STUDY TEXT
==*==

Unheralded

PAULA MEHMEL: Shoot the Rapids — Easy And Right Aren’t the Same Thing

It’s easy, in the face of atrocities, to want to look the other way.

That’s what went through my mind today as I stared at skull upon skull stacked 18 levels high at the Killing Fields Memorial Site, or as I listened to the audio descriptions of torture as I walked through Tuol Sleng Prison, the Genocide Museum.

It would be just as easy to look away and turn it off and pretend that none of this ever happened. Easier for me. But as a citizen of the world, it is not only imperative that I learn while I am here but that I also share because genocides and torture still happen, and the more we know, the better equipped we are to stand strong in the face of hatred.

For those of you, who, like me before today, only have a tertiary understanding of what happened in Cambodia, this is a short version to bring you up to speed.

During the early 1970s, Cambodia was the focus of the “secret war,” where the U.S. carpet-bombed the country regularly. As a result, when the Khmer Rouge rolled into Phnom Penh on April 17, 1975, just as Vietnam was falling to the Communist rule, they were greeted with cheers.

However, it was only a matter of hours before it became apparent that their intention was anything but good. People in the cities were given mere minutes to prepare before they were forced to leave their homes go out to rural villages in order to develop an agrarian society.

The objectives of Pol Pot and his henchmen went beyond that, however. It was a determined effort to rid the nation of an educated or elite class. People were killed merely for having glasses or soft hands because it indicated that they were not “tough.”

Entire families were killed because the Khmer Rouge believed that “to stop the weeds, you need to pull it out by the roots.” Even babies were killed because he didn’t want family members left to exact revenge.

==*==

STUDY MATERIAL
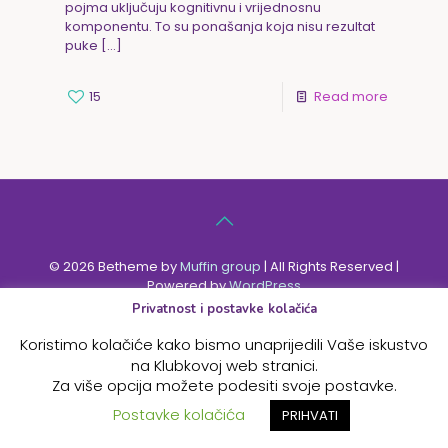
pojma uključuju kognitivnu i vrijednosnu
komponentu. To su ponašanja koja nisu rezultat
puke
[…]
15
Read more
© 2026 Betheme by
Muffin group
| All Rights Reserved |
Powered by
WordPress
Privatnost i postavke kolačića
Koristimo kolačiće kako bismo unaprijedili Vaše iskustvo
na Klubkovoj web stranici.
Za više opcija možete podesiti svoje postavke.
Postavke kolačića
PRIHVATI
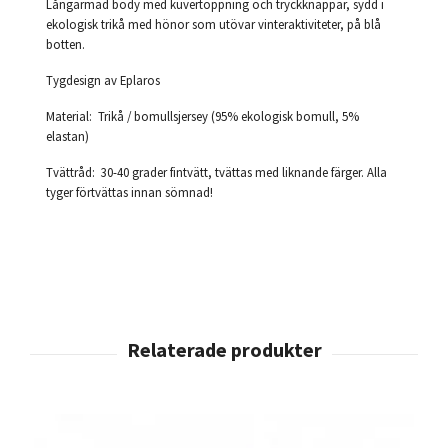
Långärmad body med kuvertöppning och tryckknappar, sydd i
ekologisk trikå med hönor som utövar vinteraktiviteter, på blå
botten.
Tygdesign av Eplaros
Material: Trikå / bomullsjersey (95% ekologisk bomull, 5%
elastan)
Tvättråd: 30-40 grader fintvätt, tvättas med liknande färger. Alla
tyger förtvättas innan sömnad!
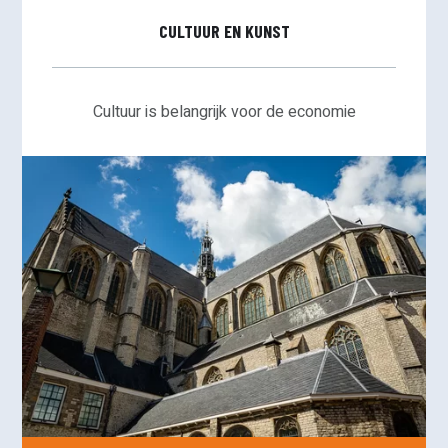
CULTUUR EN KUNST
Cultuur is belangrijk voor de economie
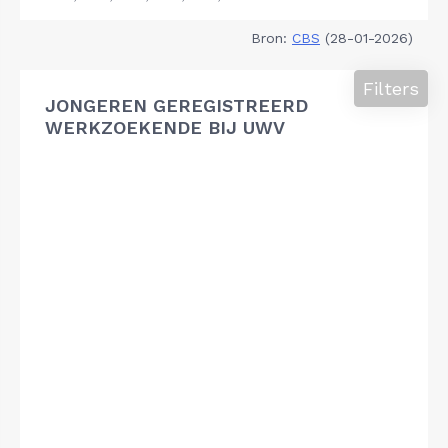
Bron:
CBS
(28-01-2026)
Filters
JONGEREN GEREGISTREERD
WERKZOEKENDE BIJ UWV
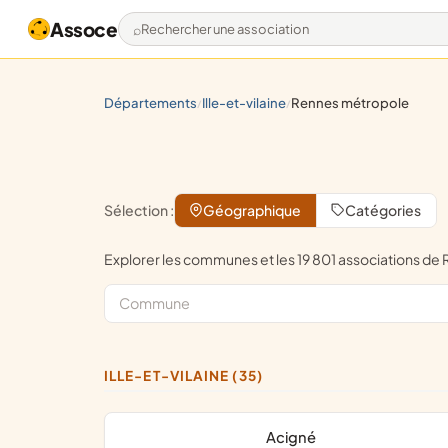
Assoce
Rechercher une association
départements
ille-et-vilaine
rennes métropole
/
/
Sélection :
Géographique
Catégories
Explorer les communes et les 19 801 associations d
ILLE-ET-VILAINE (35)
Acigné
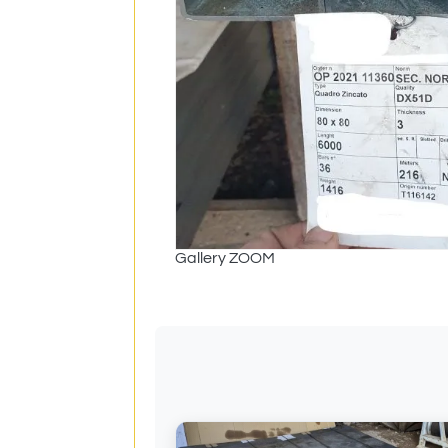
Gallery ZOOM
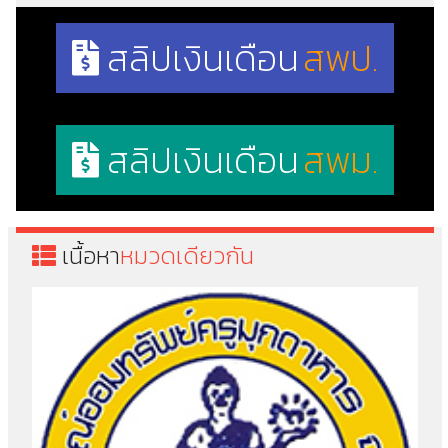
สลิปเงินเดือน
สพป.
สลิปเงินเดือน
สพม.
เนื้อหา
หมวดเดียวกัน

==*==

ACTIVITY LIST
- 1) According to the essay on Cambodia, why were the Khmer Rouge greeted with cheers when they entered Phnom Penh? Answer in one to three sentences.
- 2) Reproduce a passage from the essay on Cambodia word for word, beginning at "PAULA MEHMEL: Shoot" and stopping after "the Genocide Museum.".
The rows have no connection to the essay on Cambodia.

RESPONSES BY ITEM NUMBER
- 1) During the early 1970s, Cambodia was the focus of the "secret war," in which the U.S. carpet-bombed the country regularly. As a result, the Khmer Rouge were greeted with cheers when they rolled into Phnom Penh on April 17, 1975.

- 2)
PAULA MEHMEL: Shoot the Rapids — Easy And Right Aren’t the Same Thing

It’s easy, in the face of atrocities, to want to look the other way.

That’s what went through my mind today as I stared at skull upon skull stacked 18 levels high at the Killing Fields Memorial Site, or as I listened to the audio descriptions of torture as I walked through Tuol Sleng Prison, the Genocide Museum.